*BRIEF*
The answer must be an exact copy of the records, with no pictures in it.

*INFORMATION*
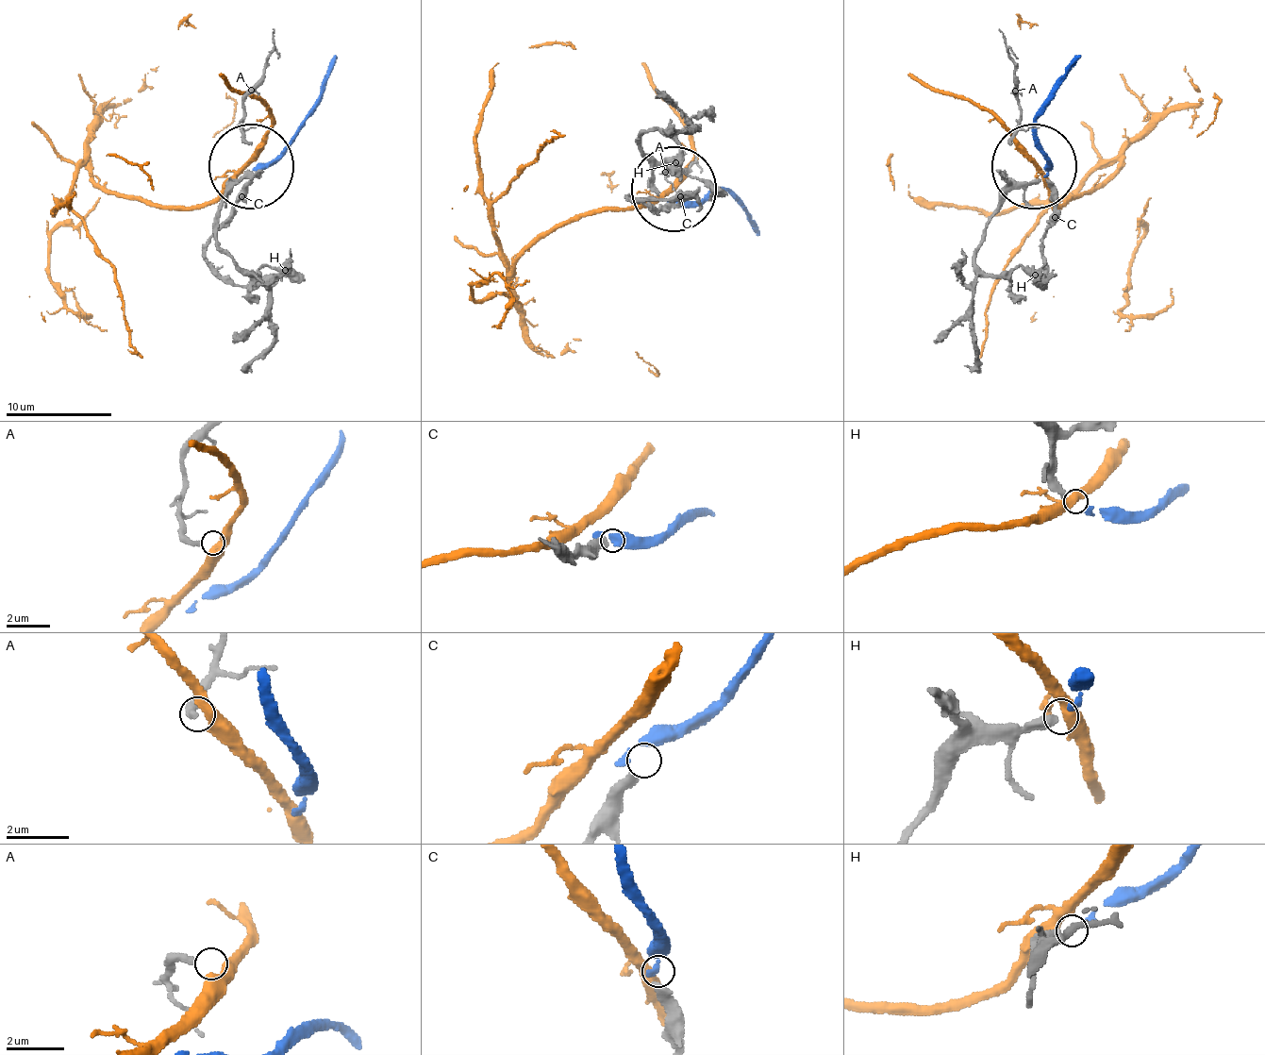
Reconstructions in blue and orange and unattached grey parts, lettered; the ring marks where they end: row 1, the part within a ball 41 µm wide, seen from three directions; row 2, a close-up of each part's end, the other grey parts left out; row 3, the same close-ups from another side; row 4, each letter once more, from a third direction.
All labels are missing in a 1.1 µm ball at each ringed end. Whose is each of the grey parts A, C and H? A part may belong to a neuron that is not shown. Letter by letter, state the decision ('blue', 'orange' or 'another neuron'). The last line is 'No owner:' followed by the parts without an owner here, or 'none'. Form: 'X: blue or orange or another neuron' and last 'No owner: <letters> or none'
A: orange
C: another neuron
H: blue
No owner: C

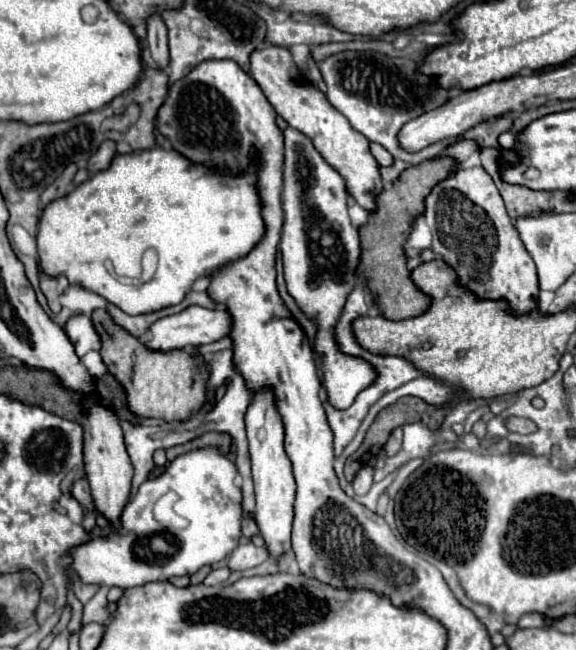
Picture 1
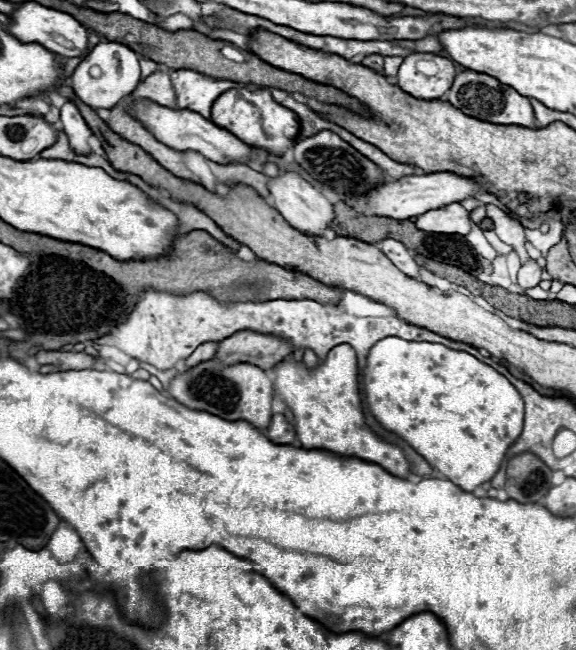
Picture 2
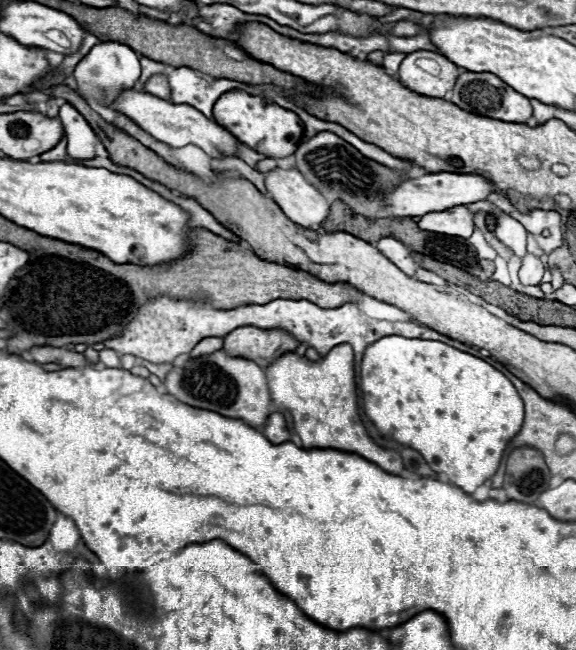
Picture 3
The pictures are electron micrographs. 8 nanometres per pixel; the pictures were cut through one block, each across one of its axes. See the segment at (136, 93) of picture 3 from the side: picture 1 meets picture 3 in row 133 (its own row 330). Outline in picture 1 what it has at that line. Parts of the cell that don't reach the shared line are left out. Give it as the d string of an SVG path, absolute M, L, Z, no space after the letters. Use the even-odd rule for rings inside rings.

*ANSWER*
Reconstructions in blue and orange and unattached grey parts, lettered; the ring marks where they end: row 1, the part within a ball 41 µm wide, seen from three directions; row 2, a close-up of each part's end, the other grey parts left out; row 3, the same close-ups from another side; row 4, each letter once more, from a third direction.
All labels are missing in a 1.1 µm ball at each ringed end. Whose is each of the grey parts A, C and H? A part may belong to a neuron that is not shown. Letter by letter, state the decision ('blue', 'orange' or 'another neuron'). The last line is 'No owner:' followed by the parts without an owner here, or 'none'. Form: 'X: blue or orange or another neuron' and last 'No owner: <letters> or none'
A: orange
C: another neuron
H: blue
No owner: C

Picture 1
Picture 2
Picture 3
The pictures are electron micrographs. 8 nanometres per pixel; the pictures were cut through one block, each across one of its axes. See the segment at (136, 93) of picture 3 from the side: picture 1 meets picture 3 in row 133 (its own row 330). Outline in picture 1 what it has at that line. Parts of the cell that don't reach the shared line are left out. Give it as the d string of an SVG path, absolute M, L, Z, no space after the letters. Use the even-odd rule for rings inside rings.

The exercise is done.